With a little ingenuity using three people and a desk chair we were able to get Papa into the family room where he made it to the closest possible seat on the couch and sat. There he sat. All day. He smiled, he laughed, he told stories about different homes he has lived in and he opened his Christmas gifts. He chatted with his family on the phone, who hopefully didn’t believe him when he said I’m getting around pretty good. He wanted to try going up to the dining room but we decided on a cozy dinner in front of the Christmas tree and a football game was probably our safest bet for his first outing. It was a great day.
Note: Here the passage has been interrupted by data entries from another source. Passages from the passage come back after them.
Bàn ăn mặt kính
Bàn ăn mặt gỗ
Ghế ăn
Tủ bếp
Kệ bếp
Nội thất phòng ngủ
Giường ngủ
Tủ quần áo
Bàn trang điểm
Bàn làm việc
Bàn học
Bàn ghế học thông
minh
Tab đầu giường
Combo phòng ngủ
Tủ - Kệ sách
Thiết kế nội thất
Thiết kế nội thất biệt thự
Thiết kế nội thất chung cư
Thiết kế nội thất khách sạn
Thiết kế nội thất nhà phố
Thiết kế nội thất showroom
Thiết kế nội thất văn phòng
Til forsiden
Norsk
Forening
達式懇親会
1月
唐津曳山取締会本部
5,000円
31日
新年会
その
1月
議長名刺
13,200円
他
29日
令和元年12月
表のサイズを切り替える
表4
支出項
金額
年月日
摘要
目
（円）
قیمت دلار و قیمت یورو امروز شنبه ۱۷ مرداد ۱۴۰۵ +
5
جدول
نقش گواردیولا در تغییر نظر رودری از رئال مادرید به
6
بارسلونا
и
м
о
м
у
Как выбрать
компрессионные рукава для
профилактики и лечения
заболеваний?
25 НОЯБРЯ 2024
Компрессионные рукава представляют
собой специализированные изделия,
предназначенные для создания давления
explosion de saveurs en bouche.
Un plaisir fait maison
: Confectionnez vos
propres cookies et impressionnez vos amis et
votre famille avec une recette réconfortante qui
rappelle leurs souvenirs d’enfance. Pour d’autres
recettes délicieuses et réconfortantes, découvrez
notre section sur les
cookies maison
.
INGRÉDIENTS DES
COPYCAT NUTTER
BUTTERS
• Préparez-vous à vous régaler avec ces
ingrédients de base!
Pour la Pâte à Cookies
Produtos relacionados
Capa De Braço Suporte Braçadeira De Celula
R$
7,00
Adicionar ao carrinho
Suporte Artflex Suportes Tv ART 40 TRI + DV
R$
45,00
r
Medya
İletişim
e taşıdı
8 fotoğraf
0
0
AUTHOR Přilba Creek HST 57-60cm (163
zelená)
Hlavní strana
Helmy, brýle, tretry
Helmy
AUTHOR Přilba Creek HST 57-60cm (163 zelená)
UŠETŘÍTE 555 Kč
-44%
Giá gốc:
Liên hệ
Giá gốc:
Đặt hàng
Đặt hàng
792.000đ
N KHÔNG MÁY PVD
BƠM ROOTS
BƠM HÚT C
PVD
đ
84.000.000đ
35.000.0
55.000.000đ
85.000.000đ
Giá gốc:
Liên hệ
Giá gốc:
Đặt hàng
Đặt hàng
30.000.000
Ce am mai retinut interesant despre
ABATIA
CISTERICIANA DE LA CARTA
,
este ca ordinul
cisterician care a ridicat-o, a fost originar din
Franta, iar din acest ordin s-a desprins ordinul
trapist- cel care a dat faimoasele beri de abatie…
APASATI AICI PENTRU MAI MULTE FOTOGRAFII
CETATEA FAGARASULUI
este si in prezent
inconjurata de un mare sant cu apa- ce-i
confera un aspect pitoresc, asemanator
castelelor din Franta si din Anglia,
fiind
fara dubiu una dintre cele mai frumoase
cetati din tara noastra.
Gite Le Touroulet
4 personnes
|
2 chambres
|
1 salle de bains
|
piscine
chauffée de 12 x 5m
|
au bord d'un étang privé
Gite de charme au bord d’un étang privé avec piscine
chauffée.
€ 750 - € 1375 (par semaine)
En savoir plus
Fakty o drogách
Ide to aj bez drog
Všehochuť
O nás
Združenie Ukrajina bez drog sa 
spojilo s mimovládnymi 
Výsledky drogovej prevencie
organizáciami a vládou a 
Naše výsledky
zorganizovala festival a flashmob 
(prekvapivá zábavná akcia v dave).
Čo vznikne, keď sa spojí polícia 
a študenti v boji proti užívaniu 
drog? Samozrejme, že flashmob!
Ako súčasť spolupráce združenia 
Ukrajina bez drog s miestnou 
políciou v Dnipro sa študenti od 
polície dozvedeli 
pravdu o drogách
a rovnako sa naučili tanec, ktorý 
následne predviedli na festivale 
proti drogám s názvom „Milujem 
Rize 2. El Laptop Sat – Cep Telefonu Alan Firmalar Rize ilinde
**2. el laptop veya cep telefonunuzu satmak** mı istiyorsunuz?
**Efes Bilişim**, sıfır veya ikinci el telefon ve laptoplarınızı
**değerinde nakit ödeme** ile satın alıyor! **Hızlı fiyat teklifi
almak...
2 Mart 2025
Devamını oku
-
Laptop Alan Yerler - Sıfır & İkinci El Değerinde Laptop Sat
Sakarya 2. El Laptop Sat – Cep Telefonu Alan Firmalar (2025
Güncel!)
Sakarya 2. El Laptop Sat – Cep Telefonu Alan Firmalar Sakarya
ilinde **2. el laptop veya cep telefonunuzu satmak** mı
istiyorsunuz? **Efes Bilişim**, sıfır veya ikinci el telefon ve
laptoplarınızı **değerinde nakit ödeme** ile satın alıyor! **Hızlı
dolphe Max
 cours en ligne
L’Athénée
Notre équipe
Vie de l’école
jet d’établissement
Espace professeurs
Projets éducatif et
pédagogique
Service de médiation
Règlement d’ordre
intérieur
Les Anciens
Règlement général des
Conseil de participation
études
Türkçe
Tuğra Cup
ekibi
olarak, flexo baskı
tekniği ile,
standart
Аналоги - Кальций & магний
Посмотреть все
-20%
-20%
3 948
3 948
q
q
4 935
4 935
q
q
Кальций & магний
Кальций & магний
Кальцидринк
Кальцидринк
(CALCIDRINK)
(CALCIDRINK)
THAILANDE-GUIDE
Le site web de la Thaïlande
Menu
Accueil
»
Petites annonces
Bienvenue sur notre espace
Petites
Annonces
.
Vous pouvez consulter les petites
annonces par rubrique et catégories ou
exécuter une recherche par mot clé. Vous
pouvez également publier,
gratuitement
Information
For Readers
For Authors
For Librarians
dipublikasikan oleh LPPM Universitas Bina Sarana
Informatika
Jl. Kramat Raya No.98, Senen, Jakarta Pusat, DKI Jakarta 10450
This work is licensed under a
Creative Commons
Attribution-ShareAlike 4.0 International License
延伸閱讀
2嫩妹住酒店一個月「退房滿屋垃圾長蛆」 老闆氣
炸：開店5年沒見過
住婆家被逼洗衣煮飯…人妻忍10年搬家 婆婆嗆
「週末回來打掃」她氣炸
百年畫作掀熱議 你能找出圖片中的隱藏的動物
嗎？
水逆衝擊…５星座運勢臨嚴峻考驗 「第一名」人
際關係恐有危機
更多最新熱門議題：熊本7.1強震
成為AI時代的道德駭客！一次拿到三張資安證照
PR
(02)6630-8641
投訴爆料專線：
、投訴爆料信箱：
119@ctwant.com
Sadly, just a couple of days after Christmas I received a call that Papa was being brought to our local hospital for pain and swelling in his leg. I assumed he had fallen and rushed to meet him in the Emergency Room. We were not there long before they transferred us via ambulance, during DC rush hour traffic, to INOVA Fairfax Heart and Vascular Institute. Papa was diagnosed with severe, multiple deep vein thrombosis and pulmonary embolisms and unfortunately his head injury last month complicated matters by not allowing the most aggressive anticoagulants. We spent the next several hours in the ER quietly watching as a team of 8 doctors debated on the best course of treatment for Papa before they finally brought him up to the CVICU.
In the past month Papa has been in the hospital twice now totaling over two weeks, and at a rehab facility for several more weeks, however seeing him today was the hardest on me. We know Papa forgets, we can remind him. We know Papa likes to be comfortable and is not afraid of telling people if he is not so we do our best to make him feel relaxed. We know Papa is a bit confused about the many different rooms and hospitals he has been in, and doesn’t quite understand when he will be able to move to a permanent location so we assure him we will be there for him no matter where he is. And we know Papa likes to look good and even when he is in pain. In fact, once he was settled in his latest room and I asked him if he wanted me to bring him anything and all he wanted a comb and his Vo5 (he does have great hair). But today was different. I have never seen Papa as incoherent as he was today. He has been poked and prodded hourly for several days and the ICU psychosis has set in. Papa is sleep deprived, uncomfortable and in a strange environment. It broke my heart when he could not answer the most basic of questions, even though he tried his best to cover. What is your name? Wayne. Where are you? In a bed. Where is the bed? In a room. Where is the room? In a church. Maybe thinking you are in a church isn’t such a bad place to be.
Yes, Papa came home for Christmas and in trying to engage him to talk to me today I showed him some of the photos we took while he was home. He looked at them and asked, where’s Ma? This is the first time he has asked that question and it occurred to me that maybe he really didn’t come home for Christmas after all.